PAGE EXCERPT
○ ○ ○ ○

Do not be alarmed by the title of this blog post. We are safe, we are still blissfully happy, and we are still loving each other. We did, however, for the first time in six weeks in India, experience an uncanny amount of setbacks and friction within our first two hours off of our overnight bus from McLeod Ganj. Let me explain...
First of all, riding on a bus in India is like riding the spinning tea cups in Disney World. Our driver took wide turns at 70 mph, while lighting a cigarette, and honking at oncoming traffic. I literally felt nauseous and fearful for eight hours. Not to mention, when the bus parked at a rest stop at 2am, Missy and I inquired as to where the toilet was located, and the shop owners kept pointing towards a dark and vacant parking lot. About five minutes went by until we realized, "Ohhhh...the parking lot IS the toilet..." I won't elaborate.

○ ○ ○ ○

WORK REQUEST A
Put the records into a numbered list: begin at the line that contains "At which category does the chart reach its minimum" and continue through the end of the records. Omit blank lines and leave the pictures out.

DATASET EXCERPTS
○ ○ ○ ○

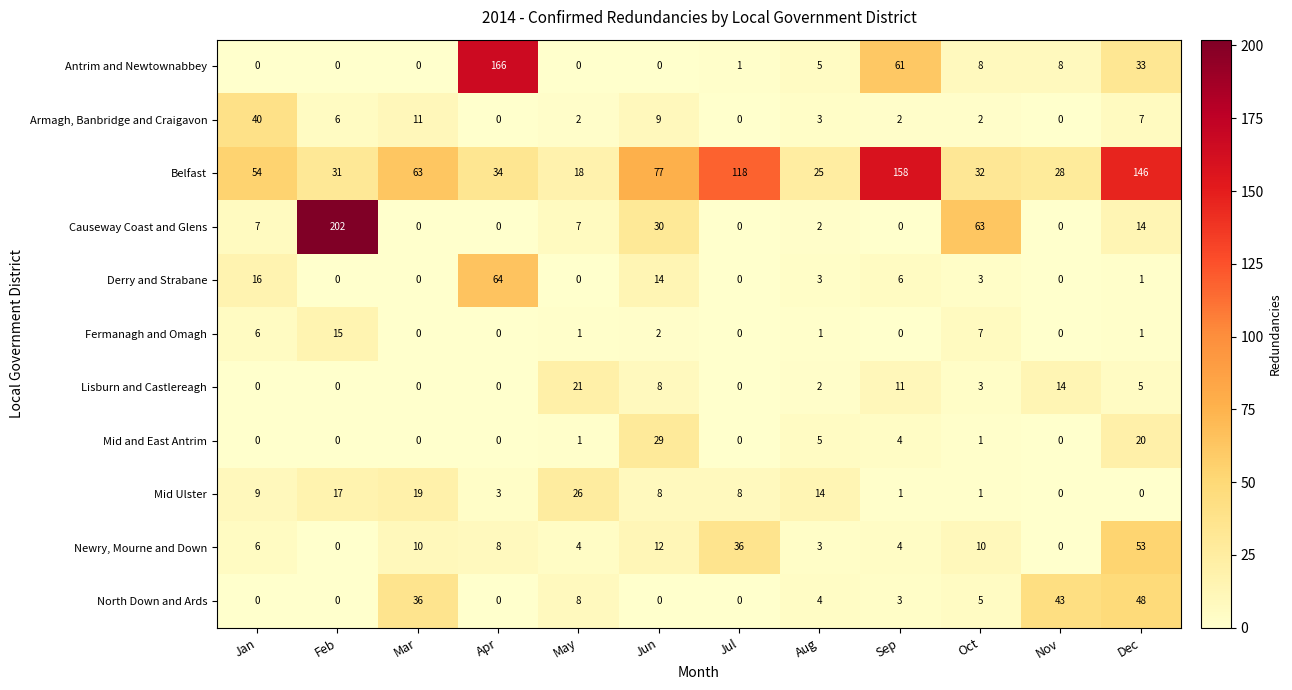

What is the difference between the maximum and minimum values in the Mid Ulster series?

26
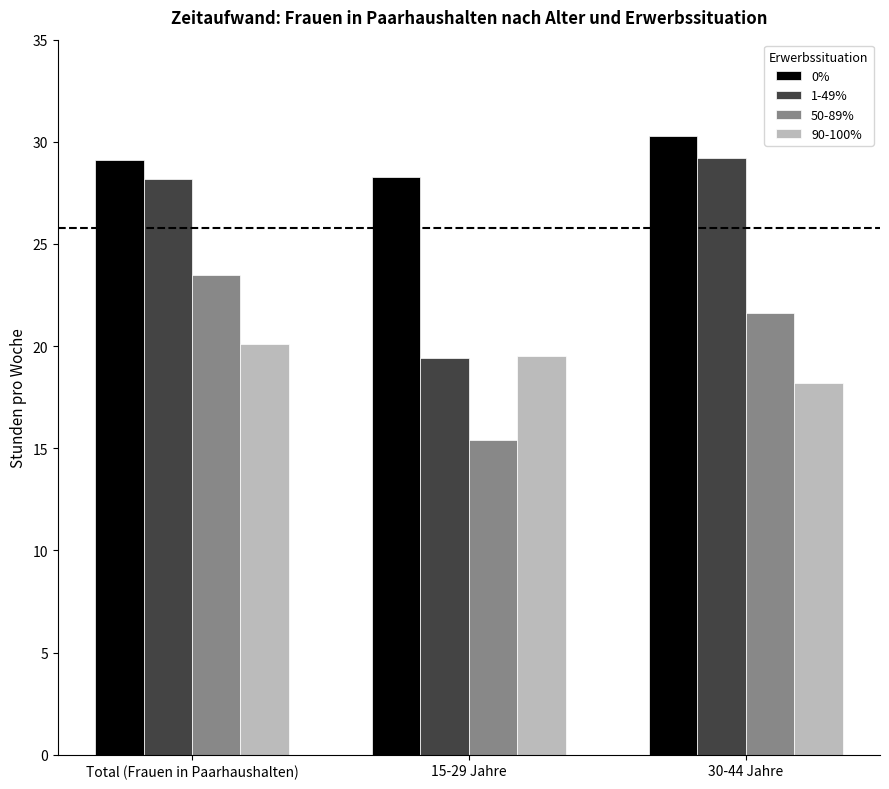

At which category does the chart reach its peak across all series?

30-44 Jahre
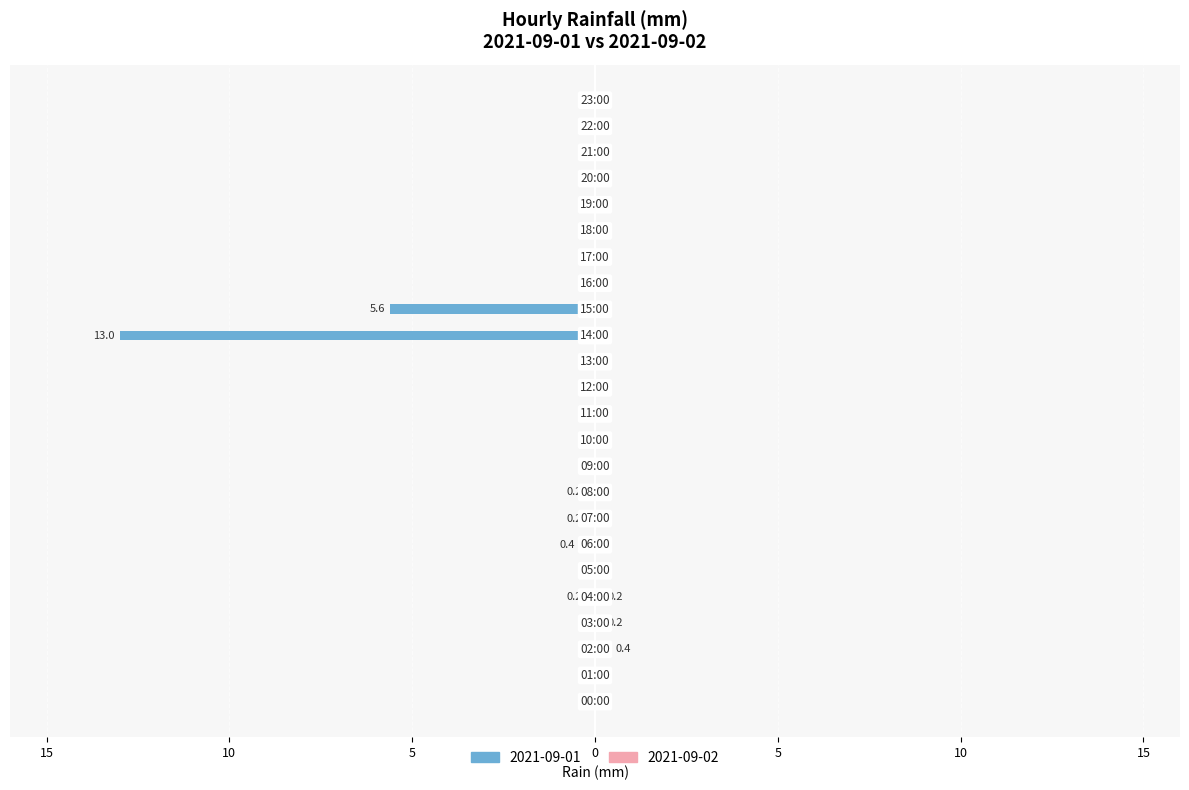

At which category does the chart reach its minimum across all series?

00:00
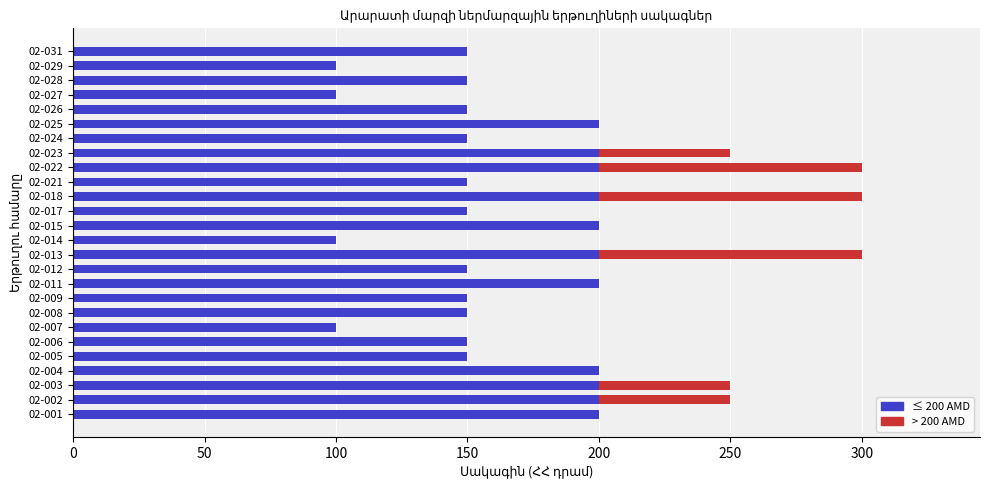

What position from the right is 19?

7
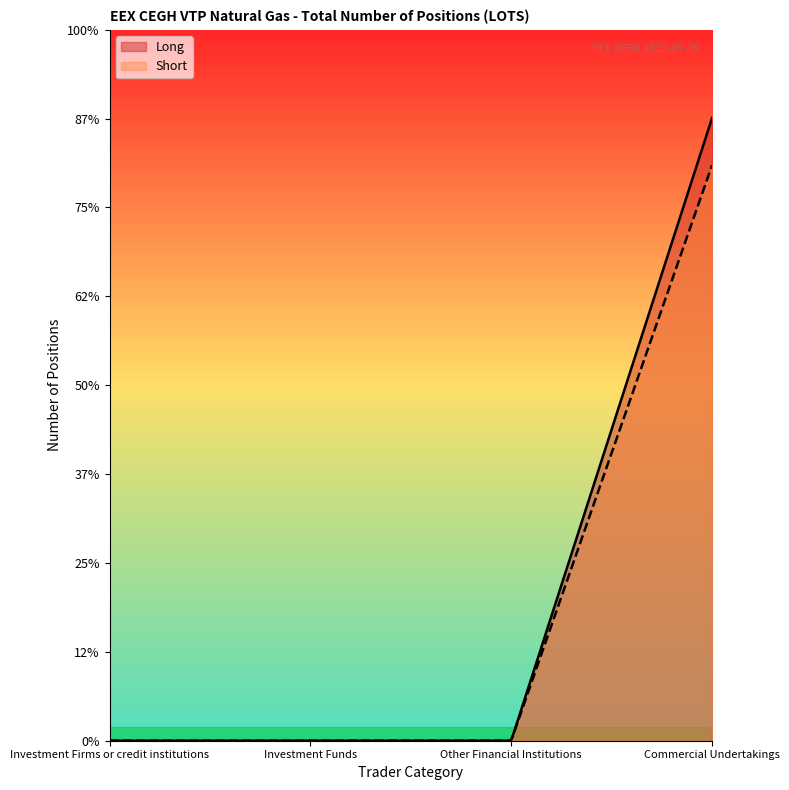

How many lines are shown in the chart?

2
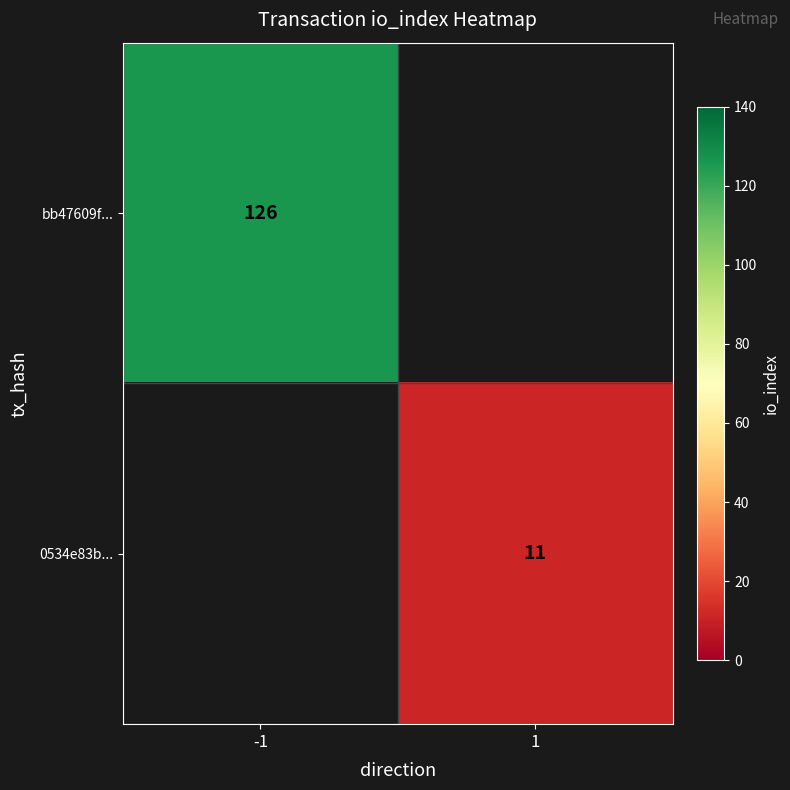

At how many categories does at least one series exceed 40?

1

○ ○ ○ ○

WORK REQUEST B
Answer these questions about the blog post on the bus ride in India:
(i) How long had the writer been in India when the setbacks happened?
(ii) Where did the overnight bus depart from?
(iii) At what time did the bus park at the rest stop?

FINAL ANSWER A
1. At which category does the chart reach its minimum across all series?
2. 00:00
3. What position from the right is 19?
4. 7
5. How many lines are shown in the chart?
6. 2
7. At how many categories does at least one series exceed 40?
8. 1

FINAL ANSWER B
(i) Six weeks
(ii) McLeod Ganj
(iii) 2am